→ **Task 1**
Quote the passage of the electroless plating patent page starting at "A method and" and ending at "the plating surface.".

..............................

US4692346AExpiredUtility

Method and apparatus for controlling the surface chemistry on objects plated in an electroless plating bath

64
Assignee: IBMPriority: Apr 21, 1986Filed: Apr 21, 1986Granted: Sep 8, 1987
Est. expiryApr 21, 2006(expired)· nominal 20-yr term from priority
C23C 18/1683
64
PatentIndex Score
23
Cited by
3
References
10
Claims

Abstract

A method and apparatus for controlling surface chemistry on objects plated in an electroless plating bath. Cyclic voltammetry measurements are made for different pH conditions of the bath. Pourbaix diagrams are determined from these measurements which indicate the transition between metal species being plated by the bath. The open circuit potential of the bath is monitored by a potentiostat and compared with a setpoint open circuit potential which represents a desired metal species on the pourbaix diagram. The monitored open circuit potential and the setpoint are utilized to derive an error voltage. The error voltage will control the concentration of a chemical constitutent of the plating bath to maintain the desired method species on the plating surface.

Claims

exact text as granted — not AI-modified
What is claimed is: 
     
       1. A method for controlling the chemical state of an electroless plating bath comprising: immersing a plating working electrode, counter electrode and reference electrode in said plating bath;   applying a varying electrical potential between said plating working electrode and counter electrode;   measuring each current peak produced in response to said varying electrical potential, whereby the transition state of a chemical component being plated by said bath for a present pH level of said bath is identified, and storing the open circuit voltage measured between said reference electrode and said plating working electrode for each measured current peak;   monitoring the open circuit potential between said working electrode and said reference electrode during plating of an object, whereby the chemical phase of said chemical component being plated is continuously monitored; and   changing the concentration of said chemical constituent of said bath to maintain a predetermined voltage differential between the open circuit potential and a setpoint voltage level whereby the chemical state for said chemical component remains the same.

..............................

→ **Task 2**
From the entries, print the lines starting at the line containing "genus: Amitermes" and ending at the line containing "order: Charadriiformes", and nothing else.

..............................

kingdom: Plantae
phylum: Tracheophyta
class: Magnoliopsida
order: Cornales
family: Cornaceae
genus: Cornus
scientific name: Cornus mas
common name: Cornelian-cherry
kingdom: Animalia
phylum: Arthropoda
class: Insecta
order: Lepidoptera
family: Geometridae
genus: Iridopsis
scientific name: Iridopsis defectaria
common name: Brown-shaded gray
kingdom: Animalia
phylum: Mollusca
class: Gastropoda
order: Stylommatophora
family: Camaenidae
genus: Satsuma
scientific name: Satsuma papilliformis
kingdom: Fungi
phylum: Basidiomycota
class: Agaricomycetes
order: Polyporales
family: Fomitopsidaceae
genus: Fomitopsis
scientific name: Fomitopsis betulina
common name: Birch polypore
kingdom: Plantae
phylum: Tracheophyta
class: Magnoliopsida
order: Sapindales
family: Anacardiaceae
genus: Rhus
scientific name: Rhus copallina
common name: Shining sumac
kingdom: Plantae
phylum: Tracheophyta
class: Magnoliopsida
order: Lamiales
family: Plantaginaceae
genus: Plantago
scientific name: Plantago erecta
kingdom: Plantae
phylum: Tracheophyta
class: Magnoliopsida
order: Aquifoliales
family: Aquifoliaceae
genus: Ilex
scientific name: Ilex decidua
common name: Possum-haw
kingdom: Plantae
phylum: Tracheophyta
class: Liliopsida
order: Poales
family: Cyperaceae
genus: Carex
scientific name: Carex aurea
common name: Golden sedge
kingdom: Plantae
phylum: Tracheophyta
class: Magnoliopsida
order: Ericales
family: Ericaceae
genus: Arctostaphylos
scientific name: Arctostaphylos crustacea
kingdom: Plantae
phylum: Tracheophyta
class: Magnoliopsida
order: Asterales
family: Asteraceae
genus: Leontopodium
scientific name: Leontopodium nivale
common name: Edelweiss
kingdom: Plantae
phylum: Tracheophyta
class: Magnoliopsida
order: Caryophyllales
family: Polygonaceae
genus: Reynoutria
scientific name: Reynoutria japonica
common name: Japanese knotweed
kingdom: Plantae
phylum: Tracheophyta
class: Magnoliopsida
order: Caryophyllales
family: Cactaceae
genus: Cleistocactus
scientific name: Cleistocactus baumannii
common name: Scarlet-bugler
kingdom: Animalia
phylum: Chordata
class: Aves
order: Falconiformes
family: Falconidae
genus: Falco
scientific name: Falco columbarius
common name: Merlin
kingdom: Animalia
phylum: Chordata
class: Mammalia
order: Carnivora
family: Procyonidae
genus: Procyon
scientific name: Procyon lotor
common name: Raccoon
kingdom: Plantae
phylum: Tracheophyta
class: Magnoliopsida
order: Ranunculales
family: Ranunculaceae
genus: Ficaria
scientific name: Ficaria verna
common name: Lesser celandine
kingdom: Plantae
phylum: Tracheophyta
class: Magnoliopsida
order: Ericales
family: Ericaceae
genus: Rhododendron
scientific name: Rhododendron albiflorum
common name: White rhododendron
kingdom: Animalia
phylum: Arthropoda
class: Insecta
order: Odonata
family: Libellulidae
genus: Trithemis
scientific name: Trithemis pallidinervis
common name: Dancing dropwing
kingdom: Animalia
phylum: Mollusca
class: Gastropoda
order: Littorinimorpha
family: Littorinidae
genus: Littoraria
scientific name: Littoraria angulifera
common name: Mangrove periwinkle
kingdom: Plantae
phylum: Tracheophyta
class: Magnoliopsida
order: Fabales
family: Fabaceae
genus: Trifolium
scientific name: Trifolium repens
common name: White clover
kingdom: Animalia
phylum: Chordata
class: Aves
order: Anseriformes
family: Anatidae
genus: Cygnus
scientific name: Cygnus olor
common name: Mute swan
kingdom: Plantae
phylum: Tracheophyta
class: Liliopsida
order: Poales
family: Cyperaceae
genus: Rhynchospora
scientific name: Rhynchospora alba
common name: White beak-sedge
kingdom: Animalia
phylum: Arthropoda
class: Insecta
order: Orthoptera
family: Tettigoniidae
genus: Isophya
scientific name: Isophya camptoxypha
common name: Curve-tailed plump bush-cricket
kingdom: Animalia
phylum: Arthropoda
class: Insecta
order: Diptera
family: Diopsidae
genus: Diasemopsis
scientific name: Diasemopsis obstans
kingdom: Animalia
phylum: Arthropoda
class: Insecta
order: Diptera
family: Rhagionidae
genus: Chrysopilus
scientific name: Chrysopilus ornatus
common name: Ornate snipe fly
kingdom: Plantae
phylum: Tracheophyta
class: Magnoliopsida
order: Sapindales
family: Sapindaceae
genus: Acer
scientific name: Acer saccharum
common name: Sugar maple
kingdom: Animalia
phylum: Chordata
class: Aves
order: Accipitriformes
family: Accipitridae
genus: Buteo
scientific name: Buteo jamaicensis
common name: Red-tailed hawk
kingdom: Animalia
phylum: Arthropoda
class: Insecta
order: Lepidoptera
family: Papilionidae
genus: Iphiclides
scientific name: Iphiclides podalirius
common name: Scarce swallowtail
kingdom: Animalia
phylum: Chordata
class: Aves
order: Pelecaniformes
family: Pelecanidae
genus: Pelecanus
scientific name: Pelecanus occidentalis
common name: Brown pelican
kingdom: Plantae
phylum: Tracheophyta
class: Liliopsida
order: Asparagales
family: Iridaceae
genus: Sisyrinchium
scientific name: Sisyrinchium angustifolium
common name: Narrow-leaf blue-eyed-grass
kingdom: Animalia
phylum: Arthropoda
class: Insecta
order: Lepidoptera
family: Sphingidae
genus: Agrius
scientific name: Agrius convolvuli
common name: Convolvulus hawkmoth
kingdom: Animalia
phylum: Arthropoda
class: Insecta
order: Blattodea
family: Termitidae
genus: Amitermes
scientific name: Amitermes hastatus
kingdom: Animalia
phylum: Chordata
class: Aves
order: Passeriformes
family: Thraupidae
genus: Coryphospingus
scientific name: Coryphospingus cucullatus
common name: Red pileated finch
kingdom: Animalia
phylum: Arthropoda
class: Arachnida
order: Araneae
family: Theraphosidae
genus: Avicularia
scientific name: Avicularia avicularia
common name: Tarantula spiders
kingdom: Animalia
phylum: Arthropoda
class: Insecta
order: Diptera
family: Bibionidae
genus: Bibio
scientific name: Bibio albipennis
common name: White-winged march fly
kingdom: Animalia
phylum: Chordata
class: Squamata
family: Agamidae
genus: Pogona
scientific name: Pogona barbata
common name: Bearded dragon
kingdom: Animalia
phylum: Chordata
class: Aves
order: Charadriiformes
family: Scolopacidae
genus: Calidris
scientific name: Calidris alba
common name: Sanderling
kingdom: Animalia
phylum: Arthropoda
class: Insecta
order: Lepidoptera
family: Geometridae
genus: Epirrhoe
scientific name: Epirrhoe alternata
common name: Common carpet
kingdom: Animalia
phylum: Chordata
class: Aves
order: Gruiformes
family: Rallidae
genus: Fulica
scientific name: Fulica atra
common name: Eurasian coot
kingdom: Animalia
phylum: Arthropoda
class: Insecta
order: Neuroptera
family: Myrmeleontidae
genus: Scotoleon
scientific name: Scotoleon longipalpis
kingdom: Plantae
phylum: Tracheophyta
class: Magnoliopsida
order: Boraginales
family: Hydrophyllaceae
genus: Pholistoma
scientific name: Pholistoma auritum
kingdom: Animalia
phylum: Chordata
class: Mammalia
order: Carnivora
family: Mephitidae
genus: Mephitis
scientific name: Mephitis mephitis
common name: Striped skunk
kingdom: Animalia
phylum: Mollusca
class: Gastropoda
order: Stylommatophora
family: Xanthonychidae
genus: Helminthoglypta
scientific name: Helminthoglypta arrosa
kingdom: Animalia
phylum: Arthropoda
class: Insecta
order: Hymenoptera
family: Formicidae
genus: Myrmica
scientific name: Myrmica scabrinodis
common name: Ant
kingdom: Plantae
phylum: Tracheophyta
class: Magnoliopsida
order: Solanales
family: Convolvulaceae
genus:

..............................

→ **Problem solution 1**
A method and apparatus for controlling surface chemistry on objects plated in an electroless plating bath. Cyclic voltammetry measurements are made for different pH conditions of the bath. Pourbaix diagrams are determined from these measurements which indicate the transition between metal species being plated by the bath. The open circuit potential of the bath is monitored by a potentiostat and compared with a setpoint open circuit potential which represents a desired metal species on the pourbaix diagram. The monitored open circuit potential and the setpoint are utilized to derive an error voltage. The error voltage will control the concentration of a chemical constitutent of the plating bath to maintain the desired method species on the plating surface.

→ **Problem solution 2**
genus: Amitermes
scientific name: Amitermes hastatus
kingdom: Animalia
phylum: Chordata
class: Aves
order: Passeriformes
family: Thraupidae
genus: Coryphospingus
scientific name: Coryphospingus cucullatus
common name: Red pileated finch
kingdom: Animalia
phylum: Arthropoda
class: Arachnida
order: Araneae
family: Theraphosidae
genus: Avicularia
scientific name: Avicularia avicularia
common name: Tarantula spiders
kingdom: Animalia
phylum: Arthropoda
class: Insecta
order: Diptera
family: Bibionidae
genus: Bibio
scientific name: Bibio albipennis
common name: White-winged march fly
kingdom: Animalia
phylum: Chordata
class: Squamata
family: Agamidae
genus: Pogona
scientific name: Pogona barbata
common name: Bearded dragon
kingdom: Animalia
phylum: Chordata
class: Aves
order: Charadriiformes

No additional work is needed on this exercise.